Value-Dependent Regularization in R² MDPs: When both reward and transition uncertainties are present, the regularization term becomes value-dependent, complicating policy optimization and possibly necessitating algorithmic modifications (Derman et al., 2023).
Computational Overhead in Large-Scale Settings: While multilevel and bi-level techniques reduce complexity, practical implementation requires careful calibration of sampling and optimization parameters to realize theoretical guarantees (Meunier et al., 27 Mar 2025).
Tuning of Regularization Strength ( $\tau$ ): Excessive regularization leads to overly conservative (or passive) policies, while too little regularization sacrifices stability—a problem highlighted in both synthetic and empirical studies (Gupta et al., 2022).

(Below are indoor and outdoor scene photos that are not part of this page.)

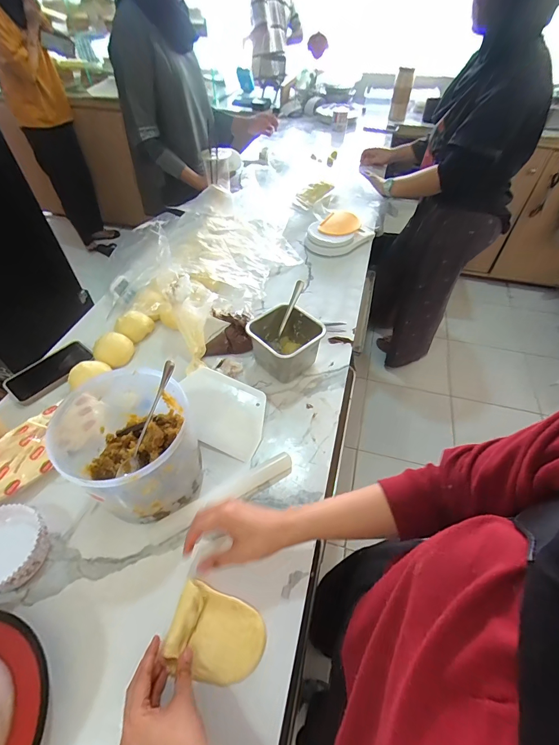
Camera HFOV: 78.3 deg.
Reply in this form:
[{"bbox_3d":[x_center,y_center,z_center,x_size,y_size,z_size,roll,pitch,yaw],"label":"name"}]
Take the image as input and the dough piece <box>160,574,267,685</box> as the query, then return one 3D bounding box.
[{"bbox_3d":[-0.072,0.303,0.399,0.106,0.021,0.083,11,51,9],"label":"dough piece"}]

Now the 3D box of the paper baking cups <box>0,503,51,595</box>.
[{"bbox_3d":[-0.354,0.227,0.441,0.104,0.042,0.103,0,50,0],"label":"paper baking cups"}]

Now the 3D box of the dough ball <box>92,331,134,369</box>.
[{"bbox_3d":[-0.326,-0.046,0.678,0.061,0.038,0.069,20,53,16],"label":"dough ball"}]

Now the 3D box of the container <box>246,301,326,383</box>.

References Table: Key Papers

Area	Reference [arXiv]	Key Contribution
Online KL-control, regret bounds	(Guan et al., 2014)	Phase-based online learning with KL cost, sublinear regret
Large-scale RL with constraints	(Abbasi-Yadkori et al., 2014)	Low-dimensional dual LP approaches, contrasting KL regularization
ODE approach to KL-MDPs	(Bušić et al., 2016)	ODE-based computation for parametric families of KL-regularized MDPs
Regularized BeLLMan theory, mirror descent	(Geist et al., 2019)	Unified regularization framework, error propagation, and mirror descent
Robustness-regularization equivalence	(Derman et al., 2021, Derman et al., 2023)	R² MDPs, duality to robust control, policy/value-dependent regularization
Bayesian/prior-based regularization	(Gupta et al., 2022)	Relative entropy priors, robustness to empirical model noise
Bi-level Q-learning, finite-time theory	(Xi et al., 26 Jan 2024)	Convergence rate for regularized Q-learning with function approximation
MLMC for KL/entropy regularization	(Meunier et al., 27 Mar 2025)	Polynomial sample complexity for soft BeLLMan operator approximation

Summary

KL-regularized MDPs extend classical models by systematically penalizing deviations from a reference behavior through the KL divergence, affording both computational tractability and robustness. Modern RL algorithms widely utilize these principles to balance exploration and exploitation, stabilize policy updates, and provide resilience to estimation and model errors. Theoretical advances establishing the equivalence of regularization and robustness further unify perspectives from convex optimization, control theory, and modern reinforcement learning. Current research emphasizes scaling these concepts to high-dimensional and continuous domains using variance reduction, functional approximation, and efficient policy iteration schemes. The practical utility of KL-regularized MDPs is validated by applications in robotics, online control, and large-scale decision-making systems.